Officially we suggests adding one additional content server node on every 300 concurrent users’ growth. The mileage

which is actually not true, on the other hand if OpenText has written something like: our product fails to take advantage of best practices and does not pool database connections, it would be ridiculous, so instead of improving product they has preferred to declare another marketing bullshit.

So, why database connection pooling is important? If you try to ask google you will find something like: creating database connection is an expensive and time-consuming operation: application needs to perform TCP (or even TLS) handshake, authenticate, database needs to start new process, etc…, so, it is recommended to pool database connections. Unfortunately it is only a half of the truth – pools also limit the number of concurrent database connections, and it is important too, let me quote the best oracle database expert ever:

In looking at your Automatic Workload Repository report, I see that the longest-running events at the system level are latch-related: cache buffers chains and library cache. Additionally, your CPU time was way up there. Concurrency-based waits are caused by one thing and one thing only: having many concurrently active sessions. If you had fewer concurrently active sessions, you would by definition have fewer concurrency-based waits (fewer people contending with each other). I see that you had 134 sessions in the database running on a total of 4 CPU cores. Because it is not really possible for 4 CPU cores to allow 134 sessions to be concurrently active, I recommend that you decrease the number of concurrent sessions by reducing the size of your connection pool—radically. Cut your connection pool to something like 32. It is just not possible for 4 cores to run 134 things at the same time; 4 cores can run only 4 things at exactly the same time. If you reduce the concurrent user load, you’ll see those waits go down, response time go down, and your transaction rates improve. In short, you’ll find out that you can actually do more work with fewer sessions than you can with more.

I know that this fewer-does-more suggestion sounds counterintuitive, but I encourage you to watch this narrated Real World Performance video.

In this video, you’ll see what happens in a test of a 12-core machine running transactions and decreasing the size of a connection pool from an unreasonable number (in the thousands) to a reasonable number: 96. At 96 connections on this particular machine, the machine was able to do 150 percent the number of transactions per second and took the response time for these transactions from ~100 milliseconds down to ~5 milliseconds.

Short of reducing your connection pool size (and therefore changing the way the application is using the database by queuing in the middle-tier connection pool instead of queuing hundreds of active sessions in the database), you would have to change your queries to make them request cache buffers chains latches less often.
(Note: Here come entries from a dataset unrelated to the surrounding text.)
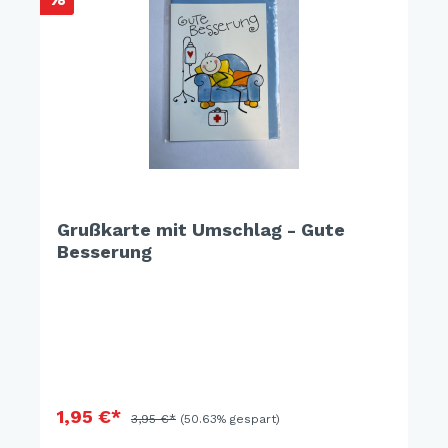
Grußkarte mit Umschlag - Gute
Besserung
1,95 €*
3,95 €*
(50.63% gespart)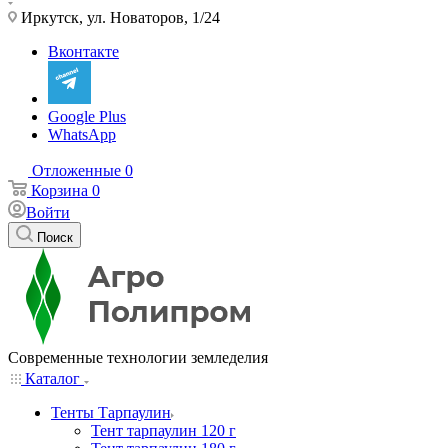
Иркутск, ул. Новаторов, 1/24
Вконтакте
Google Plus
WhatsApp
Отложенные
0
Корзина
0
Войти
Поиск
Современные технологии земледелия
Каталог
Тенты Тарпаулин
Тент тарпаулин 120 г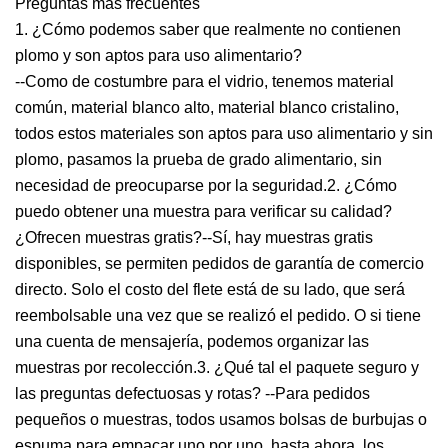
Preguntas más frecuentes
1. ¿Cómo podemos saber que realmente no contienen
plomo y son aptos para uso alimentario?
--Como de costumbre para el vidrio, tenemos material
común, material blanco alto, material blanco cristalino,
todos estos materiales son aptos para uso alimentario y sin
plomo, pasamos la prueba de grado alimentario, sin
necesidad de preocuparse por la seguridad.2. ¿Cómo
puedo obtener una muestra para verificar su calidad?
¿Ofrecen muestras gratis?--Sí, hay muestras gratis
disponibles, se permiten pedidos de garantía de comercio
directo. Solo el costo del flete está de su lado, que será
reembolsable una vez que se realizó el pedido. O si tiene
una cuenta de mensajería, podemos organizar las
muestras por recolección.3. ¿Qué tal el paquete seguro y
las preguntas defectuosas y rotas? --Para pedidos
pequeños o muestras, todos usamos bolsas de burbujas o
espuma para empacar uno por uno, hasta ahora, los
In short: tune the queries and the algorithms in the application. There is literally no magic here. Tweaking things at the system level might not be an option. Touching the application might have to be an option.
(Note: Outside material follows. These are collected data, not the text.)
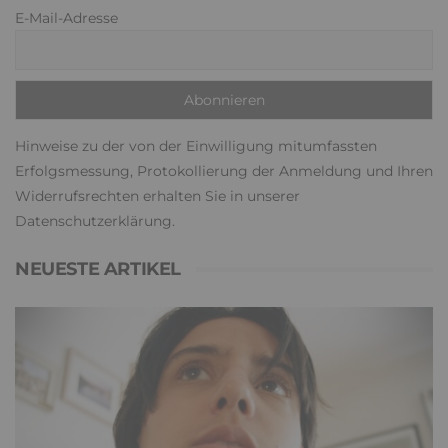
E-Mail-Adresse
Hinweise zu der von der Einwilligung mitumfassten
Erfolgsmessung, Protokollierung der Anmeldung und Ihren
Widerrufsrechten erhalten Sie in unserer
Datenschutzerklärung
.
NEUESTE ARTIKEL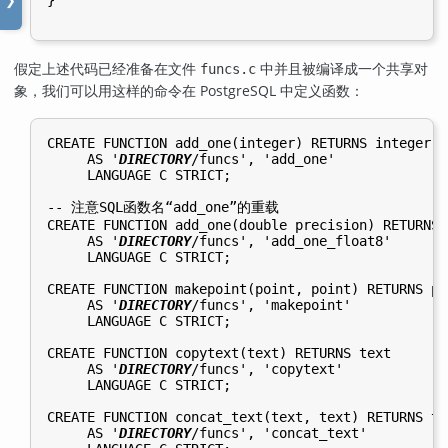
}

❯
假定上述代码已经准备在文件
中并且被编译成一个共享对
funcs.c
象，我们可以用这样的命令在
PostgreSQL
中定义函数：
CREATE FUNCTION add_one(integer) RETURNS integer

     AS '
DIRECTORY
/funcs', 'add_one'

     LANGUAGE C STRICT;

-- 注意SQL函数名“add_one”的重载

CREATE FUNCTION add_one(double precision) RETURNS 
     AS '
DIRECTORY
/funcs', 'add_one_float8'

     LANGUAGE C STRICT;

CREATE FUNCTION makepoint(point, point) RETURNS poi
     AS '
DIRECTORY
/funcs', 'makepoint'

     LANGUAGE C STRICT;

CREATE FUNCTION copytext(text) RETURNS text

     AS '
DIRECTORY
/funcs', 'copytext'

     LANGUAGE C STRICT;

CREATE FUNCTION concat_text(text, text) RETURNS tex
     AS '
DIRECTORY
/funcs', 'concat_text'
And from Documentum perspective, the only option to limit the number of database connections is to use shared server feature (fuck yeah, Oracle supports Database Resident Connection Pooling since 11g, but mature product does not). And do not pay much attention to EMC’s documents like Optimizing Oracle for EMC Documentum – such documents are wrong from beginning to end.